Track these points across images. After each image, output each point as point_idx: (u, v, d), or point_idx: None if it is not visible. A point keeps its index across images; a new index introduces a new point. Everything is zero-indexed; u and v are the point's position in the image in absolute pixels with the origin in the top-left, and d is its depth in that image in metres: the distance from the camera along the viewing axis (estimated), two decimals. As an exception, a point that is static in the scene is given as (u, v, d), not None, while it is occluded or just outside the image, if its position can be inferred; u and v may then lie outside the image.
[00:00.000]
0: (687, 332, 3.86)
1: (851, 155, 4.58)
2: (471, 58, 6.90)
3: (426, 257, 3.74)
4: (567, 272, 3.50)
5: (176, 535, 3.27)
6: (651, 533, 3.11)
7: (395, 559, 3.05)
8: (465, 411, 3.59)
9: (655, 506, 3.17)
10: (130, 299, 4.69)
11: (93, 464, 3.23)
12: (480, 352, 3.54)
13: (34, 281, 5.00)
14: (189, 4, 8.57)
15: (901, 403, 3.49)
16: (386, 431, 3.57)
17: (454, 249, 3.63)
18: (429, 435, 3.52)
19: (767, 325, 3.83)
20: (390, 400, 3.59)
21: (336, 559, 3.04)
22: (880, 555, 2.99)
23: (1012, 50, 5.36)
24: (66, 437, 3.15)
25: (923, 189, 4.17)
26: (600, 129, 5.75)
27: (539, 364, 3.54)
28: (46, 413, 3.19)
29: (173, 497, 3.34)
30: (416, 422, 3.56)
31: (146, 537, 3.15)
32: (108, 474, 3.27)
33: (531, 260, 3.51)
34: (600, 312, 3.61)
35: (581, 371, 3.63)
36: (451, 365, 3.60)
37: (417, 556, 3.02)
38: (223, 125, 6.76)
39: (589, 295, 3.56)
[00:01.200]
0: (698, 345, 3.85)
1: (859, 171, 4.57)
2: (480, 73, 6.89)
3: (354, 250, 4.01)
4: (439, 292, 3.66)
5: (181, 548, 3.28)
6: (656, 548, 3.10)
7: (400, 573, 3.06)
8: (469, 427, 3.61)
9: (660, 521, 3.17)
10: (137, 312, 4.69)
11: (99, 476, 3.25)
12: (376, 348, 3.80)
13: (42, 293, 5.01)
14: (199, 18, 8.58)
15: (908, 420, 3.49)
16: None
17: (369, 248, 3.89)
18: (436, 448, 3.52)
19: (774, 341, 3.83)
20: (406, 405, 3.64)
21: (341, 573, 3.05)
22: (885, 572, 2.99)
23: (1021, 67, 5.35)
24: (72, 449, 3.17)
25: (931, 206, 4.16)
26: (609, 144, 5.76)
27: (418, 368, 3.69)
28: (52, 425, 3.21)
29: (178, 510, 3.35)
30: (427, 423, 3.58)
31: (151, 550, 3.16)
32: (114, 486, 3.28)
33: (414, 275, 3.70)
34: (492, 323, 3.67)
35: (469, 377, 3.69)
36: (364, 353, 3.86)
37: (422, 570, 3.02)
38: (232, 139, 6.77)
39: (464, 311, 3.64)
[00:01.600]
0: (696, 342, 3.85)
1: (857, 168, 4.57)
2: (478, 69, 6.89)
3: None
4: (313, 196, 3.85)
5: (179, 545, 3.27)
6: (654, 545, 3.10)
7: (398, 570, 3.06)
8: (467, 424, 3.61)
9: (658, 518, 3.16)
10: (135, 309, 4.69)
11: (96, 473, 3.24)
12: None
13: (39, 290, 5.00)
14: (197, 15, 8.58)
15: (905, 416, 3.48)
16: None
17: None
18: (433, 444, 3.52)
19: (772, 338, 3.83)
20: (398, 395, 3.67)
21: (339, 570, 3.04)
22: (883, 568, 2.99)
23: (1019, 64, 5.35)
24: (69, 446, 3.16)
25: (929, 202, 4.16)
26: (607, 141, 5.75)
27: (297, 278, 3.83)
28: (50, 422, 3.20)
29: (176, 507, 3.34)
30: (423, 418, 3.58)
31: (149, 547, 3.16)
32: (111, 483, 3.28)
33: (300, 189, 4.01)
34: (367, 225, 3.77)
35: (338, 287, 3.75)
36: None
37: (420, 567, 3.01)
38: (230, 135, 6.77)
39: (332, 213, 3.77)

* _Problem to work on_: Line by line, transcribe the material above exactly.

* _Expected answer_:
Track these points across images. After each image, output each point as point_idx: (u, v, d), or point_idx: None if it is not visible. A point keeps its index across images; a new index introduces a new point. Everything is zero-indexed; u and v are the point's position in the image in absolute pixels with the origin in the top-left, and d is its depth in that image in metres: the distance from the camera along the viewing axis (estimated), two decimals. As an exception, a point that is static in the scene is given as (u, v, d), not None, while it is occluded or just outside the image, if its position can be inferred; u and v may then lie outside the image.
[00:00.000]
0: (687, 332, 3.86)
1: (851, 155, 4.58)
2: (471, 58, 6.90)
3: (426, 257, 3.74)
4: (567, 272, 3.50)
5: (176, 535, 3.27)
6: (651, 533, 3.11)
7: (395, 559, 3.05)
8: (465, 411, 3.59)
9: (655, 506, 3.17)
10: (130, 299, 4.69)
11: (93, 464, 3.23)
12: (480, 352, 3.54)
13: (34, 281, 5.00)
14: (189, 4, 8.57)
15: (901, 403, 3.49)
16: (386, 431, 3.57)
17: (454, 249, 3.63)
18: (429, 435, 3.52)
19: (767, 325, 3.83)
20: (390, 400, 3.59)
21: (336, 559, 3.04)
22: (880, 555, 2.99)
23: (1012, 50, 5.36)
24: (66, 437, 3.15)
25: (923, 189, 4.17)
26: (600, 129, 5.75)
27: (539, 364, 3.54)
28: (46, 413, 3.19)
29: (173, 497, 3.34)
30: (416, 422, 3.56)
31: (146, 537, 3.15)
32: (108, 474, 3.27)
33: (531, 260, 3.51)
34: (600, 312, 3.61)
35: (581, 371, 3.63)
36: (451, 365, 3.60)
37: (417, 556, 3.02)
38: (223, 125, 6.76)
39: (589, 295, 3.56)
[00:01.200]
0: (698, 345, 3.85)
1: (859, 171, 4.57)
2: (480, 73, 6.89)
3: (354, 250, 4.01)
4: (439, 292, 3.66)
5: (181, 548, 3.28)
6: (656, 548, 3.10)
7: (400, 573, 3.06)
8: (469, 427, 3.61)
9: (660, 521, 3.17)
10: (137, 312, 4.69)
11: (99, 476, 3.25)
12: (376, 348, 3.80)
13: (42, 293, 5.01)
14: (199, 18, 8.58)
15: (908, 420, 3.49)
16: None
17: (369, 248, 3.89)
18: (436, 448, 3.52)
19: (774, 341, 3.83)
20: (406, 405, 3.64)
21: (341, 573, 3.05)
22: (885, 572, 2.99)
23: (1021, 67, 5.35)
24: (72, 449, 3.17)
25: (931, 206, 4.16)
26: (609, 144, 5.76)
27: (418, 368, 3.69)
28: (52, 425, 3.21)
29: (178, 510, 3.35)
30: (427, 423, 3.58)
31: (151, 550, 3.16)
32: (114, 486, 3.28)
33: (414, 275, 3.70)
34: (492, 323, 3.67)
35: (469, 377, 3.69)
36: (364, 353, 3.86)
37: (422, 570, 3.02)
38: (232, 139, 6.77)
39: (464, 311, 3.64)
[00:01.600]
0: (696, 342, 3.85)
1: (857, 168, 4.57)
2: (478, 69, 6.89)
3: None
4: (313, 196, 3.85)
5: (179, 545, 3.27)
6: (654, 545, 3.10)
7: (398, 570, 3.06)
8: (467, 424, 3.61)
9: (658, 518, 3.16)
10: (135, 309, 4.69)
11: (96, 473, 3.24)
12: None
13: (39, 290, 5.00)
14: (197, 15, 8.58)
15: (905, 416, 3.48)
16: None
17: None
18: (433, 444, 3.52)
19: (772, 338, 3.83)
20: (398, 395, 3.67)
21: (339, 570, 3.04)
22: (883, 568, 2.99)
23: (1019, 64, 5.35)
24: (69, 446, 3.16)
25: (929, 202, 4.16)
26: (607, 141, 5.75)
27: (297, 278, 3.83)
28: (50, 422, 3.20)
29: (176, 507, 3.34)
30: (423, 418, 3.58)
31: (149, 547, 3.16)
32: (111, 483, 3.28)
33: (300, 189, 4.01)
34: (367, 225, 3.77)
35: (338, 287, 3.75)
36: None
37: (420, 567, 3.01)
38: (230, 135, 6.77)
39: (332, 213, 3.77)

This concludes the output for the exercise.